The 14th Ward has the most trees in the city — 5,993, according to a database created by Davey Resource Group, the Ohio contractor that did the 2005 study.

Savoia is hopeful the meeting at The Children’s Institute in Squirrel Hill will attract 70 people. Costa said he and Deputy Director Mike Gable will be there.

“I’m not against cutting down all the trees that are dead, that definitely represent a risk … but I would like to understand if all of these trees need to be felled,” Savoia said.

They do, according to the city, the environmental group Friends of the Pittsburgh Urban Forest, and Davey Resource Group. The trees to be removed are dead, small, poorly formed, have damage that costs too much to fix or come from an “undesirable or inferior species” such as the tree-of-heaven or white mulberry, as determined by Davey.

The city has allocated $2.3 million for their removal. Some of the trees are among the city’s oldest and have branches vulnerable to breaking during storms, said Danielle Crumrine, executive director of Friends of the Pittsburgh Urban Forest.

“There’s a risk that they will fall down and injure somebody,” Costa said. “Now we know they’re a liability for the city, so we need to be proactive and have them removed.”

City Councilman Doug Shields, who represents much of the 14th Ward, said residents likely don’t recall a meeting three years ago about the plan.
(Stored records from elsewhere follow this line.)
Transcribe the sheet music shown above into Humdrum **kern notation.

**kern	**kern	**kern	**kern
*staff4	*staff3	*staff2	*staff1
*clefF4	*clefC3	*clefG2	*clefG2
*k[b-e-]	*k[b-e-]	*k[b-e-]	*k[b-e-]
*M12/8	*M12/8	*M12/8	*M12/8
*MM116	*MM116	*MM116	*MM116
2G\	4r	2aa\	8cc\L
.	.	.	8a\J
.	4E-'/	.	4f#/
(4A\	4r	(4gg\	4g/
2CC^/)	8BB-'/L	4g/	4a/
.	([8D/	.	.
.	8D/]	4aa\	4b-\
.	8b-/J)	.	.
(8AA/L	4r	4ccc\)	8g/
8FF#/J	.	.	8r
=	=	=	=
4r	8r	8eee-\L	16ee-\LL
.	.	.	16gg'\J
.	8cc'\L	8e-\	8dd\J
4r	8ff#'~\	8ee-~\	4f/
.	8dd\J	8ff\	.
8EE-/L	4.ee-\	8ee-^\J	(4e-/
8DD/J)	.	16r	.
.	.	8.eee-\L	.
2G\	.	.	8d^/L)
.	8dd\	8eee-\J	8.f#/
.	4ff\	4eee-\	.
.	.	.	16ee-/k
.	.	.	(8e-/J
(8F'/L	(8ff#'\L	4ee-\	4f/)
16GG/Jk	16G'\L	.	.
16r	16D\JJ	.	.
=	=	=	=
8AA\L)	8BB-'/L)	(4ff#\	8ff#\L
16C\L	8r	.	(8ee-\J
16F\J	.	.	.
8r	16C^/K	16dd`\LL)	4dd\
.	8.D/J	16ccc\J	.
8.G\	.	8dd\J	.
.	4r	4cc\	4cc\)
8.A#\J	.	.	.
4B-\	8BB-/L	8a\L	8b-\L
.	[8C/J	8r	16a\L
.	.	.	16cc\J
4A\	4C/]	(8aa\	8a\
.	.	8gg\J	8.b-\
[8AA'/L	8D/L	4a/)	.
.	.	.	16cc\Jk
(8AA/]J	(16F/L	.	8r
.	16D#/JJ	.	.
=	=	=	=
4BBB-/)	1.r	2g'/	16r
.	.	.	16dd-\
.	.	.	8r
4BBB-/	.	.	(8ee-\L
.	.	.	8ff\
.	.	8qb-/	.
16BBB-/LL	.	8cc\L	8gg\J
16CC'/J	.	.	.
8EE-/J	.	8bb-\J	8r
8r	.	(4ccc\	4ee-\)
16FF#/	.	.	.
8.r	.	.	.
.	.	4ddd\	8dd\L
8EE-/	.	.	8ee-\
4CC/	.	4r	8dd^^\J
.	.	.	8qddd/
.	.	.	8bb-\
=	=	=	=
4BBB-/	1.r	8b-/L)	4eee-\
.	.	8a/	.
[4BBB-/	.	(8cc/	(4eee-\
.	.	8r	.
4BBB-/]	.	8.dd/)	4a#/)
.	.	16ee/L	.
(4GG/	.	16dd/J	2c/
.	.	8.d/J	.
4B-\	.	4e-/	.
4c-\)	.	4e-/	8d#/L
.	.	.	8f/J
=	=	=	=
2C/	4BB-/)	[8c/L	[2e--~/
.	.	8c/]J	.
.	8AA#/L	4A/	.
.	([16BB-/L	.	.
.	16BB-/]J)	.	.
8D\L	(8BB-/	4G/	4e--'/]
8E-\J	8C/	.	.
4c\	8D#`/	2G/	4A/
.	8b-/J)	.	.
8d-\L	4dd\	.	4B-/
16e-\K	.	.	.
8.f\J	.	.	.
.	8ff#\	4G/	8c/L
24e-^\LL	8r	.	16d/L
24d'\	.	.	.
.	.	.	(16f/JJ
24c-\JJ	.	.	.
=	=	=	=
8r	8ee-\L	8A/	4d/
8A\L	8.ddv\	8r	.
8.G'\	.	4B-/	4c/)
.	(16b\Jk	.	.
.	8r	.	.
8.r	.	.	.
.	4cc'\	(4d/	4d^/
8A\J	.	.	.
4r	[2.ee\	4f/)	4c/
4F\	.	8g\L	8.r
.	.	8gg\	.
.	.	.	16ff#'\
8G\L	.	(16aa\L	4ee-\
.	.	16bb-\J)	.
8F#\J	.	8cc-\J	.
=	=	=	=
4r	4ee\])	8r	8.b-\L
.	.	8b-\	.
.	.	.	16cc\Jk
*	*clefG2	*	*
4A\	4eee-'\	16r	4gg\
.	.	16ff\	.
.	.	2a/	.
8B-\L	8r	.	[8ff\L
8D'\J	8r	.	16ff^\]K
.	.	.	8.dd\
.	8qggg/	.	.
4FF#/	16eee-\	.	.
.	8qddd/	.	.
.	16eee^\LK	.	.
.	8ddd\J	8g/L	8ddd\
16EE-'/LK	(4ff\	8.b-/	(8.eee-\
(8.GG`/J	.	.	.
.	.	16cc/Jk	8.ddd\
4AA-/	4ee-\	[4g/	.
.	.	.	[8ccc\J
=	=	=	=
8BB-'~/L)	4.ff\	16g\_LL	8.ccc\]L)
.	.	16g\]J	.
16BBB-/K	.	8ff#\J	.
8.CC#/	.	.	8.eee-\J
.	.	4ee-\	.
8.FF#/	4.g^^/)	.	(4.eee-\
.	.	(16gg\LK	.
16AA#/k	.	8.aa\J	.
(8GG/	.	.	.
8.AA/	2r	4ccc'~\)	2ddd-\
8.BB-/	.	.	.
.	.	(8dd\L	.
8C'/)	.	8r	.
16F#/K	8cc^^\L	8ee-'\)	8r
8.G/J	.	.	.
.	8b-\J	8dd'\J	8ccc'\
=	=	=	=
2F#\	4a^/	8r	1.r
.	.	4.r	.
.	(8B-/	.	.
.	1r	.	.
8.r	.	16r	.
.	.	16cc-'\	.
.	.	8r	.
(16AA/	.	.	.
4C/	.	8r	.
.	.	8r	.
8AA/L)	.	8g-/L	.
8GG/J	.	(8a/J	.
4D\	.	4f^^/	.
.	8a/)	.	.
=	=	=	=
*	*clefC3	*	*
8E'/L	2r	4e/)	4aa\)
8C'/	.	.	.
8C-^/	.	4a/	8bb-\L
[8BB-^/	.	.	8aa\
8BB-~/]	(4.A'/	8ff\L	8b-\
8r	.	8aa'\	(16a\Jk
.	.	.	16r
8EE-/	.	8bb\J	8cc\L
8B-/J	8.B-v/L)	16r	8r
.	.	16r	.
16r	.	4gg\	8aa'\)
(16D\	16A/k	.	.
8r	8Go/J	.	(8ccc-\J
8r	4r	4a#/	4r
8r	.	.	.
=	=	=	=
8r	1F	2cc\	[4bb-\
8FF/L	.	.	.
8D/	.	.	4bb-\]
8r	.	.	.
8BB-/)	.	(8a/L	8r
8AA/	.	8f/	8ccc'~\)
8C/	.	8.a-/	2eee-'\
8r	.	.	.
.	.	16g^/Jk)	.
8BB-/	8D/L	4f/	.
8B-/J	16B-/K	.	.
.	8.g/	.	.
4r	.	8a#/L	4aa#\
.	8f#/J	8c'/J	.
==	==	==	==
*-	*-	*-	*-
He wants to get the word out again, and in a better way.

“All of a sudden, the tree-cutting crew shows up on the street and people get upset,” he said. “I think we’ve got to do a much better job telling the story of what it is we’re actually doing and remind people we had this study done, remind people there are issues of public safety involved in this as well.”

Crumrine’s group is helping with tree pruning, and is one of several groups helping to raise about $1.25 million for planting through 2011, Costa said. The city wants to plant 4,200 trees, which would more than replenish the population.